Consigne:
Prolongez l'article sur la décoration de Paulo Duarte en reprenant juste après sa dernière phrase.

Texte étudié:
########

DECORATION DE DUARTE : Un geste inachevé
Le 13 avril dernier, le ministre des Sports a décoré Paulo Duarte, entraîneur des Etalons seniors, de la médaille de Chevalier de l’Ordre national. Cette distinction n’a pas manqué de susciter des réactions diverses au sein du monde sportif. Beaucoup se demandent si Duarte méritait cette médaille, étant donné la piètre performance des Etalons à la CAN 2010 en Angola.
A la décharge du gouvernement, il faut savoir que Duarte devait être décoré en décembre dernier, c’est-à-dire bien avant la CAN. La cérémonie organisée par le ministère des Sports est en quelque sorte une séance de rattrapage car le Portugais qui était hors du Burkina en décembre, n’avait pas pu recevoir sa médaille à l’époque.
Dans tous les cas, la question reste posée, quant à l’opportunité de distinguer l’entraîneur seul, surtout avant le grand rendez-vous de la CAN. Etait-ce pour le motiver ? Si c’était l’objectif poursuivi, il faut dire que c’est raté. Après donc l’expédition infructueuse en Angola, le ministère a quand même trouvé bon de médiatiser la remise symbolique de la médaille à Duarte. Le caractère grandiose donné à cette décoration en différé, alors que des milliers d’autres Burkinabè sont dans l’anonymat, a réveillé la polémique au sein du monde sportif.

########

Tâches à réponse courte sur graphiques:
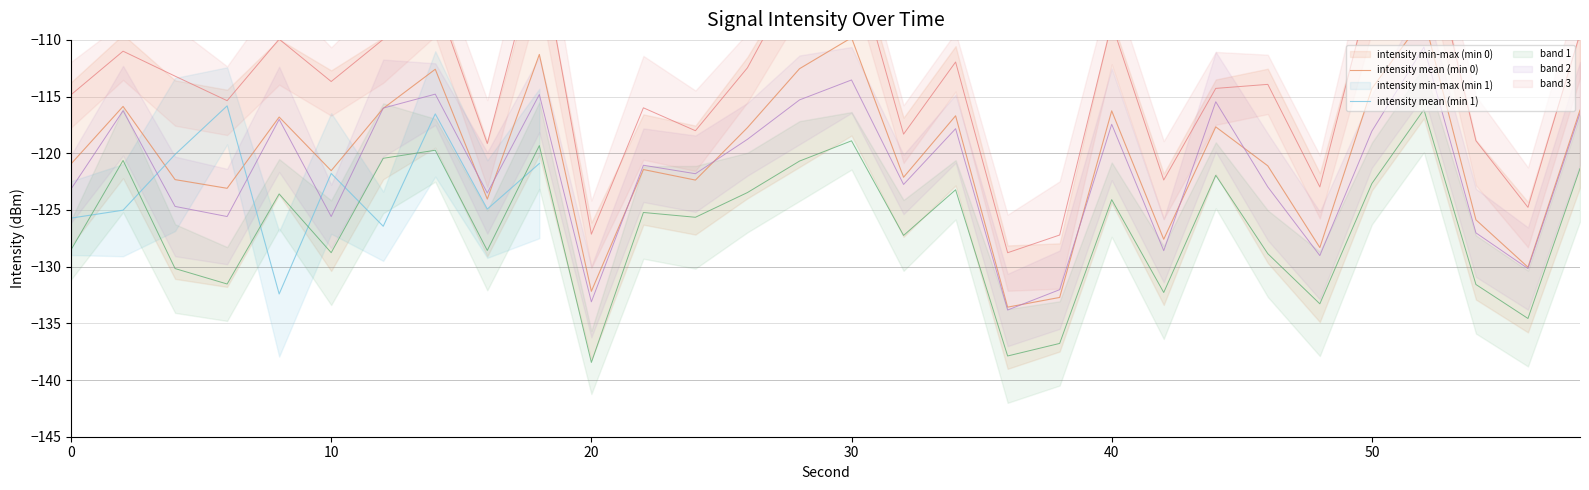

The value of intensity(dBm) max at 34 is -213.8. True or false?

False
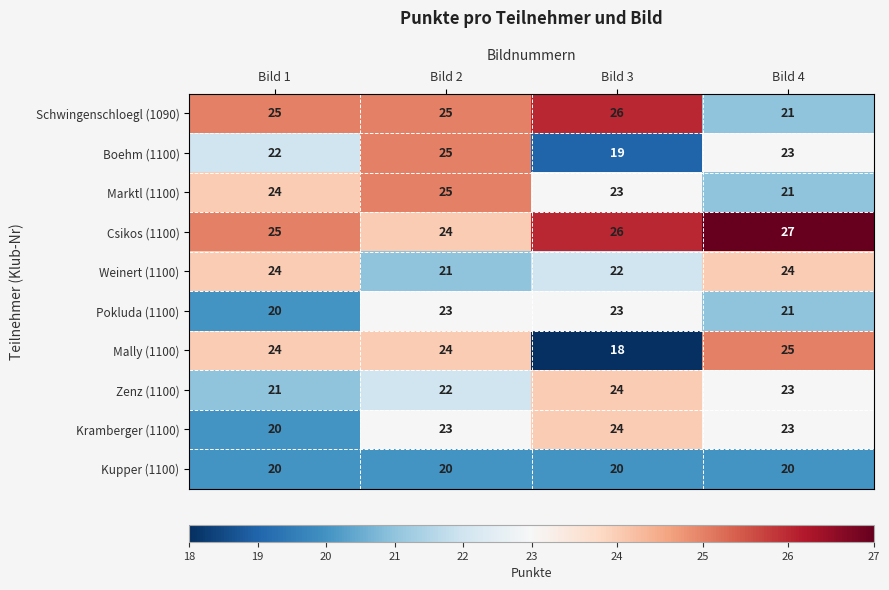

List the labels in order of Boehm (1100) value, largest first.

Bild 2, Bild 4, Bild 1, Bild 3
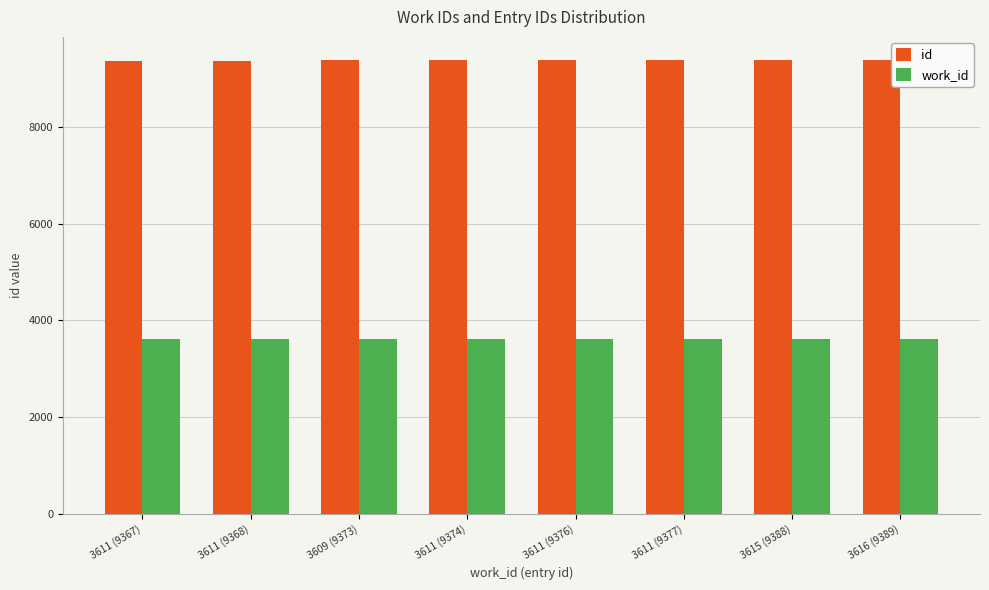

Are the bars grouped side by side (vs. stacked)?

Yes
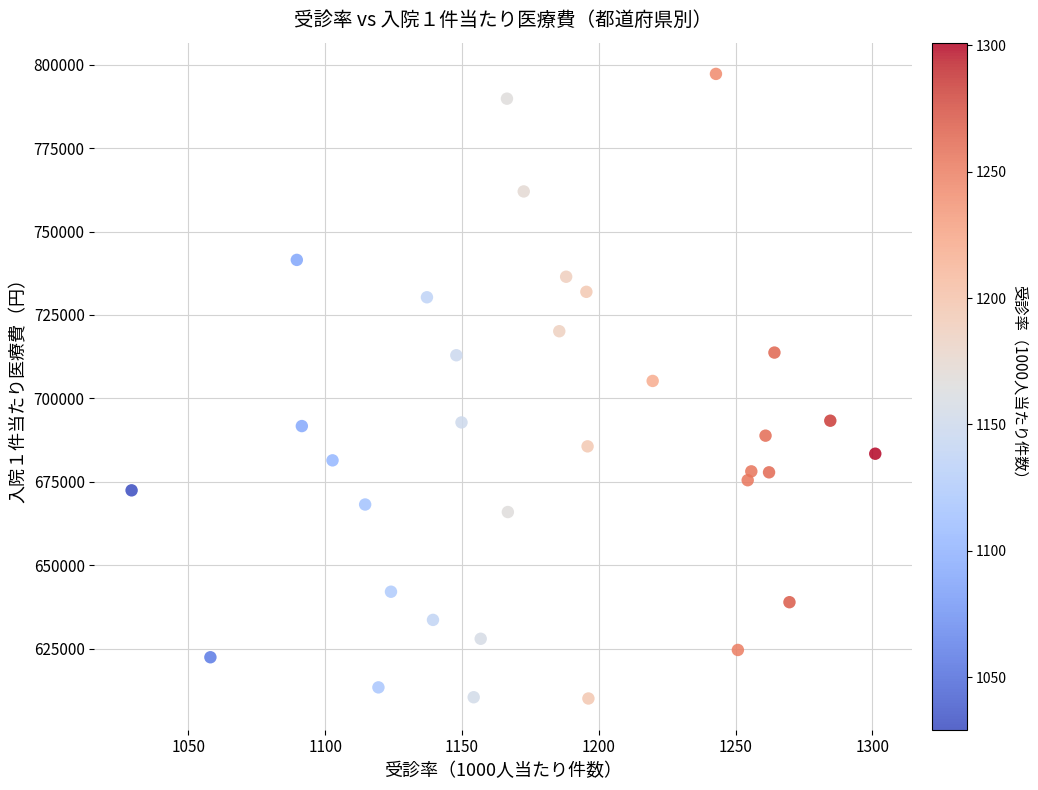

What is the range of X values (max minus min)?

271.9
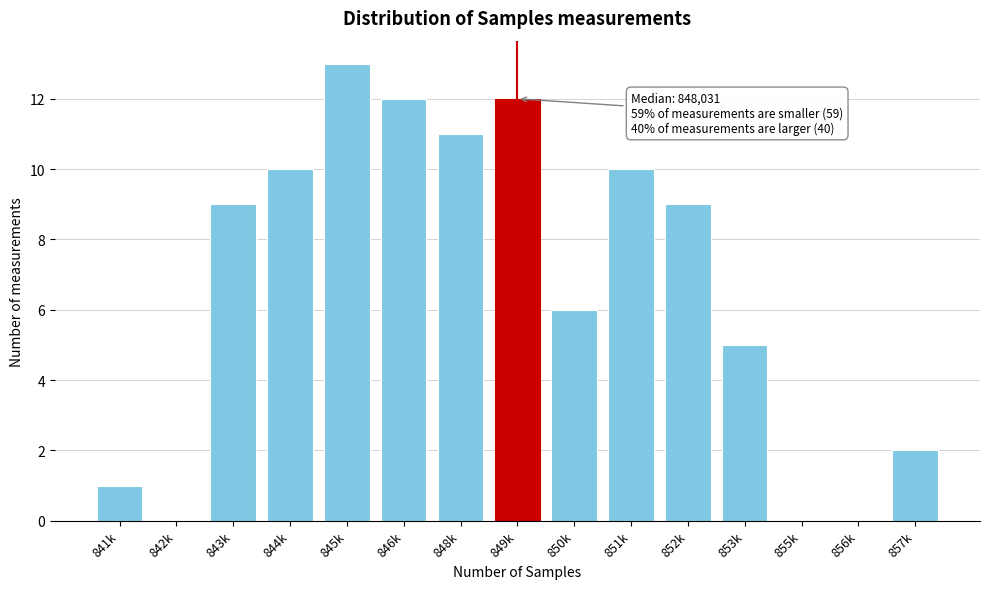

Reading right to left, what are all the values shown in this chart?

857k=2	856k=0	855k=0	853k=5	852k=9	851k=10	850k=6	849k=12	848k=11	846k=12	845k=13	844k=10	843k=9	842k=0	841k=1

########

Réponse:
Qu’a fait Duarte pour mériter tous ces égards ? Ne devait-on pas plutôt remettre les choses à plat pour un bilan critique de la participation de notre Onze national ? Cette joie non dissimulée des autorités sportives à remettre cette distinction signifie-t-elle que le Burkina se satisfait de la prestation des Etalons ? Certes, Duarte a qualifié les Etalons à la CAN. C’est un mérite qu’il faut lui reconnaître, d’autant que cela n’est plus arrivé depuis quelques éditions de la CAN. Mais cela n’a rien d’extraordinaire. Un autre entraîneur, en l’occurrence Drissa Traoré dit Saboteur, avait réussi la même prouesse en qualifiant les Etalons pour la CAN 96 en Afrique du Sud. Il n’avait cependant pas bénéficié de la même attention.
Et puis, il y a eu cette parenthèse du Mans, qui n’honore nullement Duarte. En signant avec un club de D1 français alors qu’il est sous contrat avec une équipe nationale, Duarte a surestimé ses capacités. On espère que l’homme a tiré les leçons de cette grave erreur et qu’à l’avenir, il manifestera plus de respect pour l’équipe nationale pour laquelle il est payé, qu’elle soit burkinabè ou non. Si la décoration d’un entraîneur aussi controversé marque le début d’une politique de reconnaissance du mérite des acteurs sportifs, en général, on ne peut que saluer ce fait. Autrement, la suspicion continuera de planer encore longtemps sur l’objectivité des décorations au Burkina. Autre incongruité de cette décoration, c’est l’absence des autres membres du staff technique et des joueurs.
Bien sûr, on dira que la médaille appartient à Duarte et que de surcroît, elle lui a été décernée depuis décembre. Soit. Mais l’on pouvait rattraper les choses en faisant d’une pierre deux coups, c’est-à-dire en distinguant également tous ceux qui ont permis aux Etalons d’être au rendez-vous de l’Angola. Cela n’a pas été le cas, et il ne faut pas s’étonner de voir naître des frustrations. Pas par jalousie, mais par désir de justice. Que représente Duarte sans ses adjoints et les joueurs ? Rien. A ce sujet, la Côte d’Ivoire nous donne un bel exemple d’encouragement de ses sportifs, en décorant toute l’équipe nationale. Le gouvernement doit donc œuvrer à dissiper les doutes sur la valeur de nos décorations, que la distinction de Duarte n’a fait qu’exacerber.
"Le Fou"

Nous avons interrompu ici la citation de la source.